Une frustration due à une privation de liberté où il faut forcément revoir ses habitudes, ce qui n’est pas une mince affaire pour les jeunes. Khalifa Diagne : «Dans la stratégie, l’essentiel des mesures impactent les jeunes. Ils sont privés d’activités culturelles avec la fermeture des boîtes de nuit, d’activités sportives avec l’interdiction des navétanes, des compétitions nationales et des combats de lutte.
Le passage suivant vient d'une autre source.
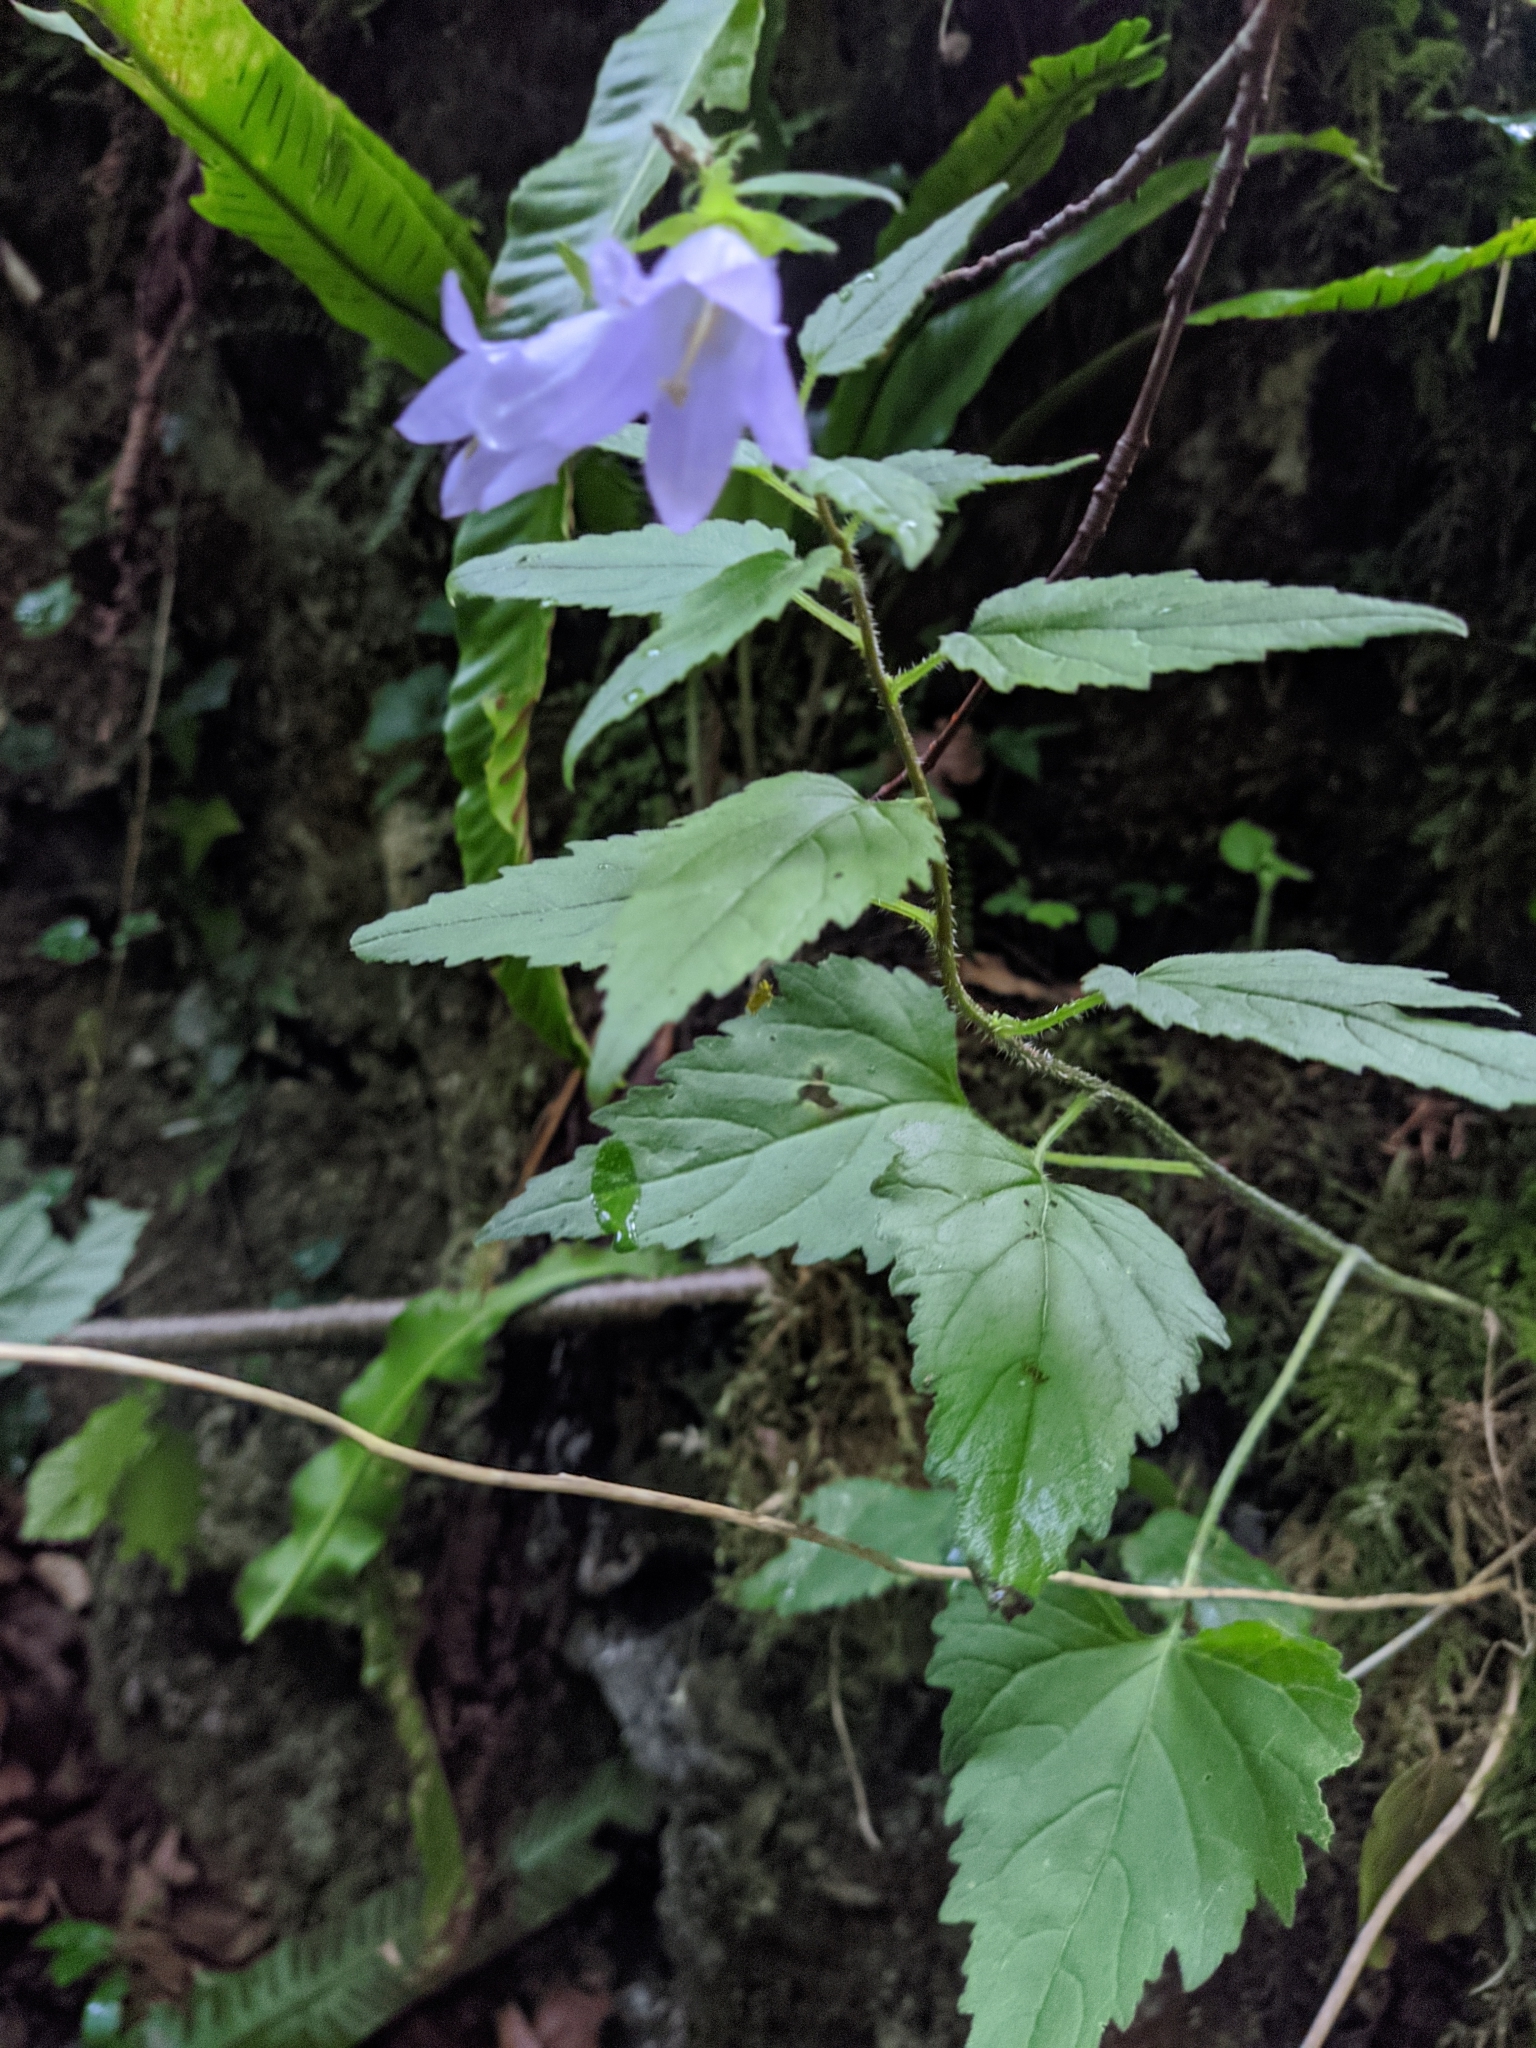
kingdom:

Ils sont aussi traqués au niveau des plages. Le seul terrain qu’on leur a cédé, c’est le secteur éducatif. Or, les jeunes après les activités éducatives et professionnelles, ont besoin d’évacuer leur trop plein d’énergie, de « décompresser » pour utiliser leur jargon. Dans leur attitude, de la même manière que les personnes âgées les accusent d’une absence d’empathie, eux aussi à leur tour, ils peuvent nourrir le même sentiment à l’égard de leurs anciens en cachant une frustration dont le fond est que ceux qui leur imposent ces restrictions et le couvre-feu, ont passé allègrement leur jeunesse et veulent aujourd’hui les priver de ce privilège. C’est pourquoi dans le processus de prise de décision dans le cadre de la lutte contre le covid-19, il est important de tenir compte des sciences sociales et d’éviter une médicalisation outrancière de la riposte parce que la question se gère également en dehors des cliniques.»
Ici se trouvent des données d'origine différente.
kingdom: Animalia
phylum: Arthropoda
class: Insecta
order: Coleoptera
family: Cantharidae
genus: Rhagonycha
En plus de la frustration, le manque de communication, perçu comme un manque de respect de l’Etat à ses administrés. «La communication, elle n’a été qu’institutionnelle, on n’a pas noté une vraie communication sociale avec l’usage de supports comme ceux des relais communautaires, des Imams, entre autres, il y a une impression d’être face à une mesure très verticale, coercitive et que les jeunes ont exprimé leur ras-le-bol par rapport à cette mesure, sans parler de ceux-là qui ont leur activité de production la nuit et qui se sont sentis plus ou moins lésés», explique le sociologue Djiby Diakhaté, qui ajoute que les désagréments notés surtout chez ceux qui ont du mal à rallier leur maison «ont augmenté le mécontentement, le désarroi et cela a créé la situation que nous avons vue dans la nuit du mercredi.»